Le PS, puisque c’est le thème de notre entretien, s’est beaucoup transformé, avec un réel
renforcement des formes de démocratie directe. Le Congrès de Rennes (1990) reste un épisode
traumatique, et depuis on a revu les procédures de vote et mis en place un vote personnel avec
contrôle de l’identité. On a aujourd’hui davantage de désignations directes par les adhérents
(pour l’investiture du candidat à l’élection présidentielle, depuis 1995), mais aussi des
procédures de consultation directe des adhérents avec des référendums internes (sur l’Europe
en 2005). Le référendum d’initiative militante n’est certes pas entré dans les faits ; mais on a vu
un élargissement des prérogatives des adhérents, et aussi, ce qui est notable, des sympathisants
(avec les primaires). Il y a donc bien une tentative de réponse.
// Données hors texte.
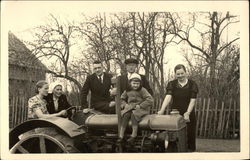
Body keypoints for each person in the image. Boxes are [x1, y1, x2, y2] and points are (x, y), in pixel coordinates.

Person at [27, 80, 78, 152]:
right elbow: (41, 116)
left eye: (48, 88)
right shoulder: (33, 100)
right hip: (38, 127)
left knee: (70, 137)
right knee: (67, 141)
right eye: (46, 88)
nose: (48, 91)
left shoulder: (44, 101)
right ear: (39, 89)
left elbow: (50, 114)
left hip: (47, 126)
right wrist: (59, 114)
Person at [157, 64, 199, 152]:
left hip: (188, 112)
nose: (180, 76)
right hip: (175, 113)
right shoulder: (172, 84)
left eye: (182, 73)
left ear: (186, 72)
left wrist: (188, 112)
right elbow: (168, 97)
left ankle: (190, 152)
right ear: (175, 74)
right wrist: (162, 109)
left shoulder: (192, 84)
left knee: (190, 134)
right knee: (174, 134)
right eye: (178, 74)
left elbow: (193, 100)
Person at [117, 73, 153, 143]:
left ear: (140, 84)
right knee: (125, 115)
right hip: (130, 107)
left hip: (141, 109)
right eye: (134, 83)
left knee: (134, 115)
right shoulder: (127, 90)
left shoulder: (143, 90)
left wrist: (141, 105)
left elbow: (150, 100)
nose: (136, 85)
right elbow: (121, 98)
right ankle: (121, 136)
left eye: (137, 83)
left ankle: (134, 135)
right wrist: (124, 104)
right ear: (130, 83)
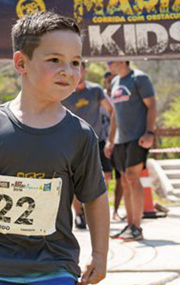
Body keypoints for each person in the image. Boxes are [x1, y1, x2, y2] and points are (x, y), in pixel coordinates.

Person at [0, 11, 109, 284]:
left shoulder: (81, 135)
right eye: (54, 60)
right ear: (21, 62)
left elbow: (94, 197)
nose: (68, 71)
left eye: (75, 62)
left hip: (55, 268)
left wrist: (100, 253)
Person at [62, 62, 117, 229]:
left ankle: (94, 204)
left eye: (79, 68)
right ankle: (79, 214)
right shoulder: (63, 92)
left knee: (106, 175)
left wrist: (111, 138)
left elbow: (112, 110)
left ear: (84, 71)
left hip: (98, 139)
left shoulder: (96, 90)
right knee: (74, 180)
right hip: (73, 141)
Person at [108, 60, 157, 241]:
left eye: (110, 61)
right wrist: (110, 140)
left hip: (138, 137)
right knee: (125, 181)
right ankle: (129, 225)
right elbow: (114, 113)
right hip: (120, 140)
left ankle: (137, 226)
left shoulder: (139, 78)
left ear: (122, 60)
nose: (107, 64)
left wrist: (150, 132)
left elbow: (151, 105)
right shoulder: (114, 82)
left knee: (132, 176)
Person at [102, 69, 125, 221]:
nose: (110, 83)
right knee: (104, 177)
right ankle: (100, 211)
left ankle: (115, 211)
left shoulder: (122, 96)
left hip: (120, 141)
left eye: (112, 80)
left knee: (121, 178)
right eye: (108, 80)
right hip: (102, 142)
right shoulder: (99, 96)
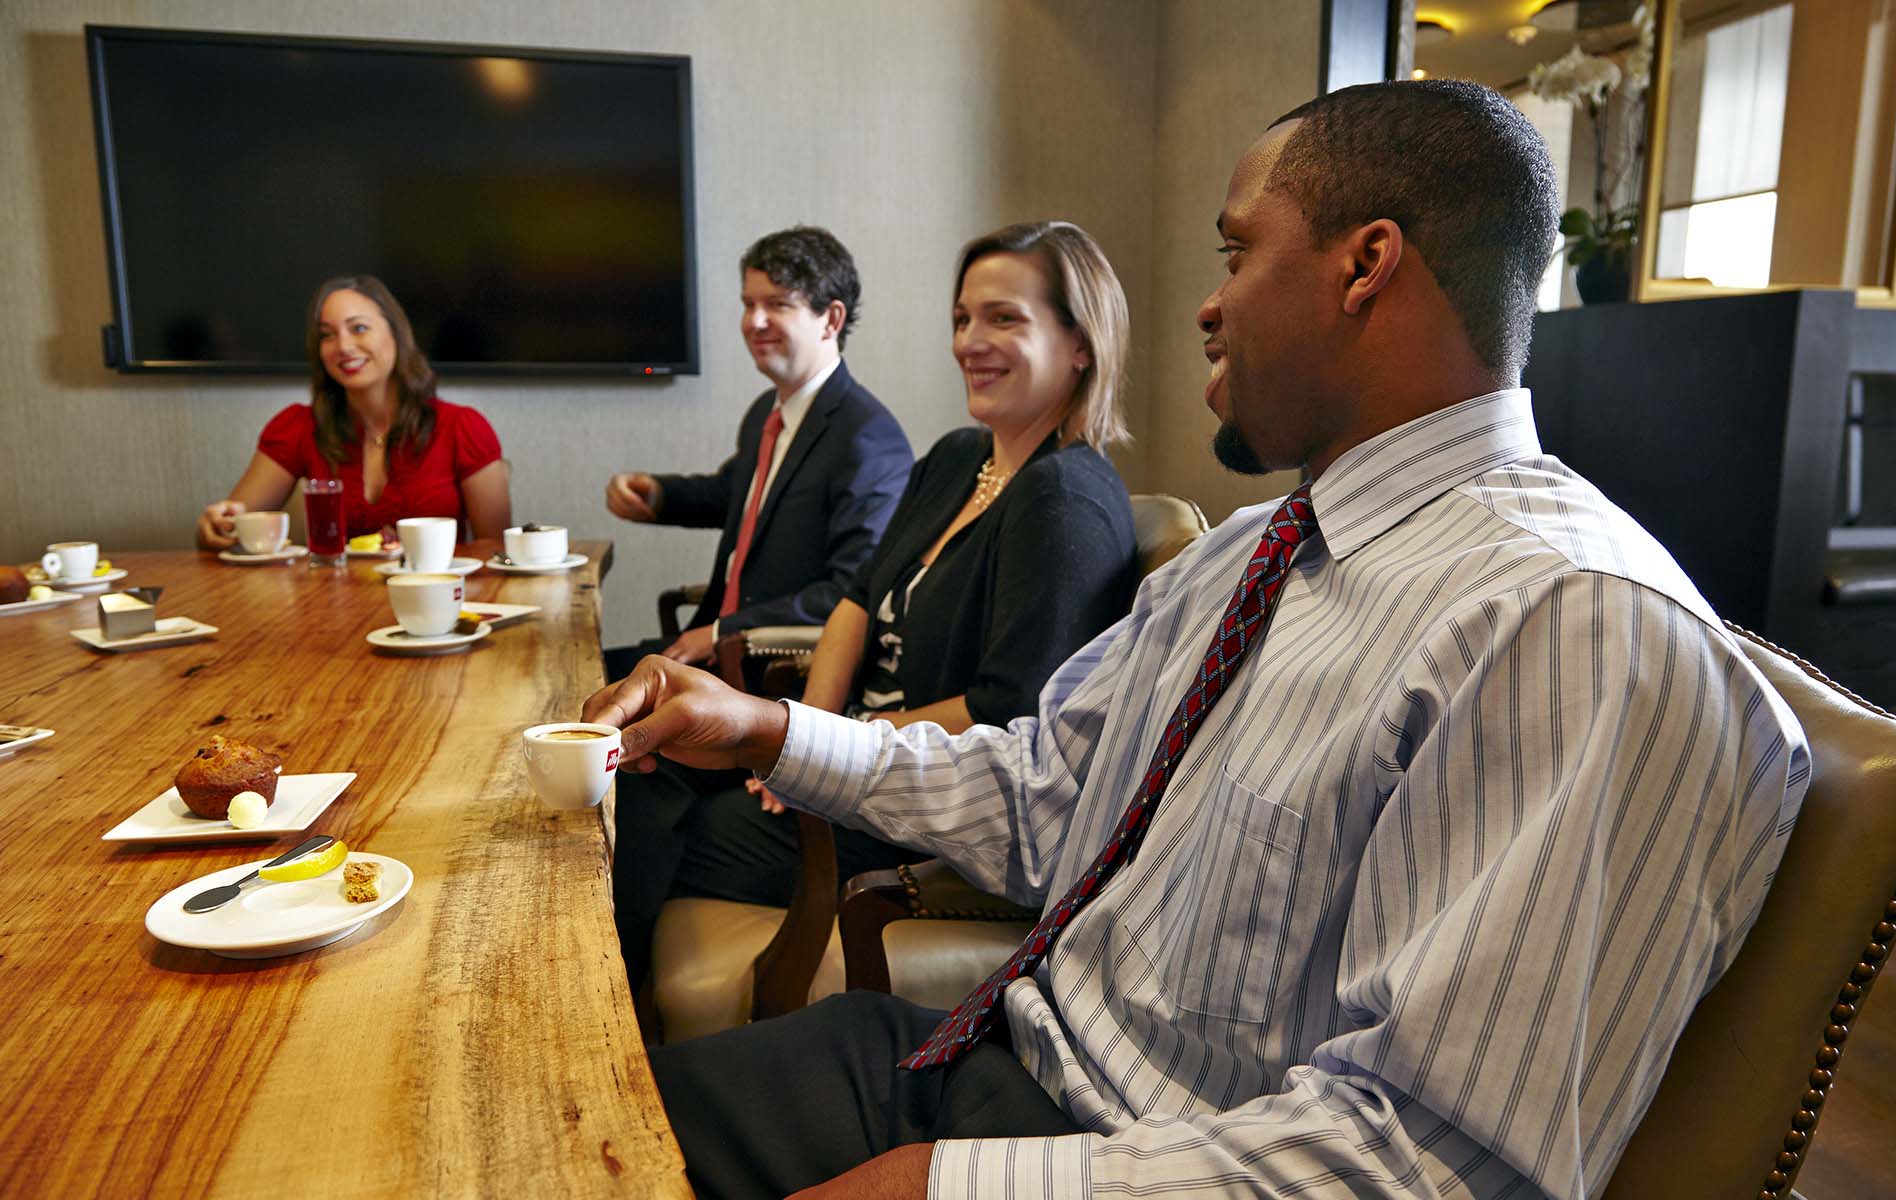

Mais cette réponse a des effets paradoxaux. Par exemple, débattre de textes programmatiques,
cela fait sans doute plaisir aux adhérents des CSP+ ou ++, mais cela éloigne d’autres adhérents,
qui recherchent davantage des certitudes, des réponses précises, pas des débats sans fin. Il y a ici
une dimension générationnelle, mais aussi sociale. Il y a ainsi plusieurs cultures dans le PS
d’aujourd’hui. Elles peuvent se maintenir tant qu’elles sont séparées et vivent dans des sections
différentes ; mais quand elles cessent de l’être, les dominants tendent à l’emporter et à imposer
leur style. À Paris, par exemple, les adhérents issus des milieux modestes sont cantonnés au
registre du témoignage et peuvent en ressentir de l’humiliation. Pour un parti de gauche, il existe
une réelle difficulté à faire coexister des gens différents. On notera cependant qu’il n’y a aucune
fatalité ici : le syndicalisme offre l’exemple inverse. Mais au prix d’un effort de formation, de mise
en confiance.
Il me semble qu’un parti politique soucieux de s’ouvrir ou de préserver sa diversité devrait
réfléchir à la pédagogie et au travail d’animation, avec une démocratie du respect, et pas
seulement une démocratie formelle. Cela passe par exemple par une réflexion sur la manière
dont on présente les textes. Le PS accueillait jadis beaucoup d’instituteurs : leur expérience était
précieuse sur ce point.
Reste qu’on ne peut supprimer d’un revers de plume le choc des cultures. Peut-être une solution
serait-elle de déterritorialiser l’organisation du parti. Mais une autre incitation serait que la loi
sur le financement des partis les oblige à consacrer plus de moyens à la formation, ou que ces
moyens aillent à des fondations en charge de celle-ci comme en Allemagne. En essayant d’éviter
les dérives et effets indésirables, bien entendu : il y a lieu de réfléchir aux contreparties, aux
contraintes, aux règles ; mais c’est un enjeu central. C’est très bien de réfléchir à la démocratie
participative, mais il ne faut pas oublier la démocratie représentative et ses institutions !
Il y a là, en somme, un enjeu d’éducation populaire ?
Oui, et il est essentiel car les partis sont les lieux où se formule la parole publique, où les
expériences sociales se façonnent en propositions politiques. Il est essentiel de veiller à ce que
cette parole, ces propositions soient véritablement nourries par la société et non captées par une
élite. Les partis sont aujourd’hui influencés par le système scolaire français, dont on connaît les
travers. Il serait essentiel qu’ils renforcent leur capacité de rattrapage social.